European TSOs complete draft demand connection code


Brussels, Belgium — (METERING.COM) — January 10, 2013 – The European transmission operators’ network ENTSO-E has finalized a draft network code on demand connection (DCC) in Europe, defining a common set of requirements for demand facilities, distribution networks and distribution network connections, both existing and new.

The intent of the code is to facilitate demand side response (DSR) measures across Europe through the connection of embedded generation, and the development and delivery of crossborder DSR services.

The code identifies five possible DSR services with a cross border impact – active power control, reactive power control, transmission constraint management, very fast active power control, and system frequency control.

For the first four of these, the service is anticipated to be voluntary with delivery via a focus on market-based incentives, with the active power control option also including a mandatory option. For system frequency control a mandatory delivery of service by certain devices is believed to provide the optimal outcome from the socio-economic perspective.

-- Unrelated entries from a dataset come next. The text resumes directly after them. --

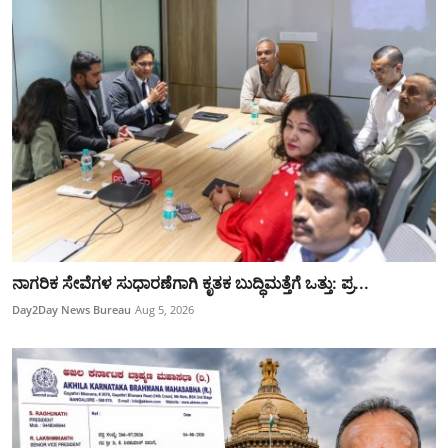
ನಾಗರಿಕ ಸೇವೆಗಳ ಸುಧಾರಣೆಗಾಗಿ ಕೃತಕ ಬುದ್ಧಿಮತ್ತೆಗೆ ಒತ್ತು: ಪ್ರ...
Day2Day News Bureau
Aug 5, 2026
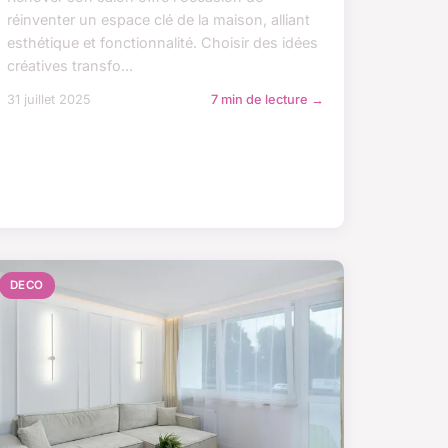
réinventer un espace clé de la maison, alliant
esthétique et fonctionnalité. Choisir des idées
créatives transfo...
31 juillet 2025
7 min de lecture →
DECO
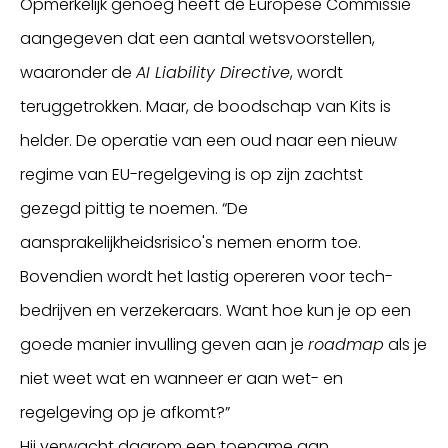
Opmerkelijk genoeg heeft de Europese Commissie
aangegeven dat een aantal wetsvoorstellen,
waaronder de
AI Liability Directive
, wordt
teruggetrokken. Maar, de boodschap van Kits is
helder. De operatie van een oud naar een nieuw
regime van EU-regelgeving is op zijn zachtst
gezegd pittig te noemen. “De
aansprakelijkheidsrisico's nemen enorm toe.
Bovendien wordt het lastig opereren voor tech-
bedrijven en verzekeraars. Want hoe kun je op een
goede manier invulling geven aan je
roadmap
als je
niet weet wat en wanneer er aan wet- en
regelgeving op je afkomt?”
Hij verwacht daarom een toename aan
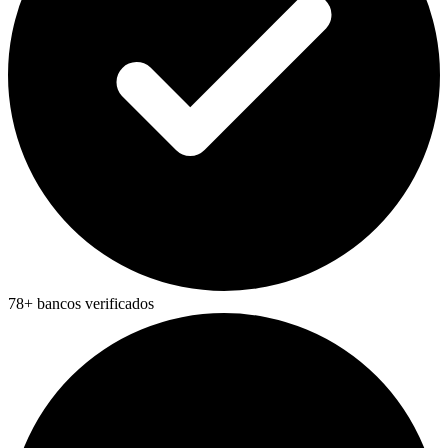
78+ bancos verificados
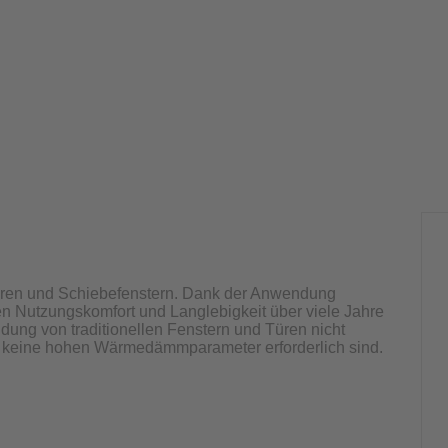
ntüren und Schiebefenstern. Dank der Anwendung
n Nutzungskomfort und Langlebigkeit über viele Jahre
dung von traditionellen Fenstern und Türen nicht
n keine hohen Wärmedämmparameter erforderlich sind.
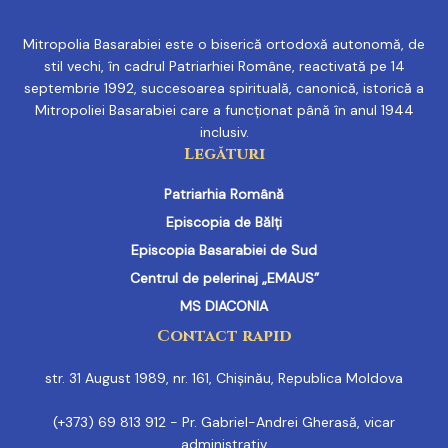
Mitropolia Basarabiei este o biserică ortodoxă autonomă, de
stil vechi, în cadrul Patriarhiei Române, reactivată pe 14
septembrie 1992, succesoarea spirituală, canonică, istorică a
Mitropoliei Basarabiei care a funcționat până în anul 1944
inclusiv.
Legături
Patriarhia Română
Episcopia de Bălți
Episcopia Basarabiei de Sud
Centrul de pelerinaj „EMAUS”
MS DIACONIA
Contact rapid
str. 31 August 1989, nr. 161, Chișinău, Republica Moldova
(+373) 69 813 912 - Pr. Gabriel-Andrei Gherasă, vicar
administrativ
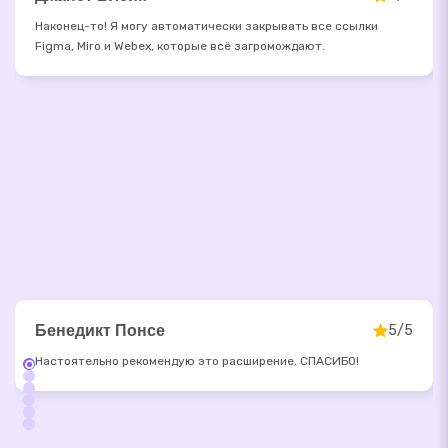
Наконец-то! Я могу автоматически закрывать все ссылки
Figma, Miro и Webex, которые всё загромождают.
Бенедикт Понсе
5/5
Настоятельно рекомендую это расширение. СПАСИБО!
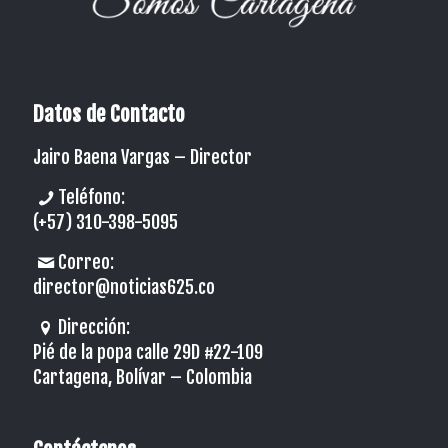
Datos de Contacto
Jairo Baena Vargas –
Director
Teléfono:
(+57) 310-398-5095
Correo:
director@noticias625.co
Dirección:
Pié de la popa calle 29D #22-109
Cartagena, Bolívar – Colombia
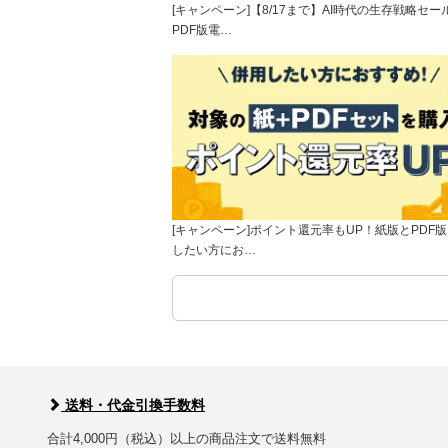
[キャンペーン]【8/17まで】AI時代の生存戦略セー
PDF版電…
[キャンペーン]ポイント還元率もUP！紙版とPDF
したい方にお…
送料・代金引換手数料
合計4,000円（税込）以上の商品注文で送料無料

According to an ENTSO-E statement, the DCC is embedded in the portfolio of network codes on electricity. Regular coordination at the level of dynamic generation and demand, adequate performance of equipment connected to all networks and robustness to face disturbances are fundamental prerequisites covered in the DCC.  

The DCC also ensures that embedded generation can support system security and that large crossborder flows can be facilitated. In addition, it provides a basis for connection rules on crossborder related DSR services. As such, the DSR related requirements in the DCC ensure a reliable delivery of these services when needed. It also covers a Europe-wide process to make selected devices DSR-ready, to be further developed via standardization and removing barriers for DSR by smallscale demand users.

The DCC has now been submitted to the Agency for the Cooperation of Energy Regulators (ACER) for assessment, with a view to it becoming binding across Europe.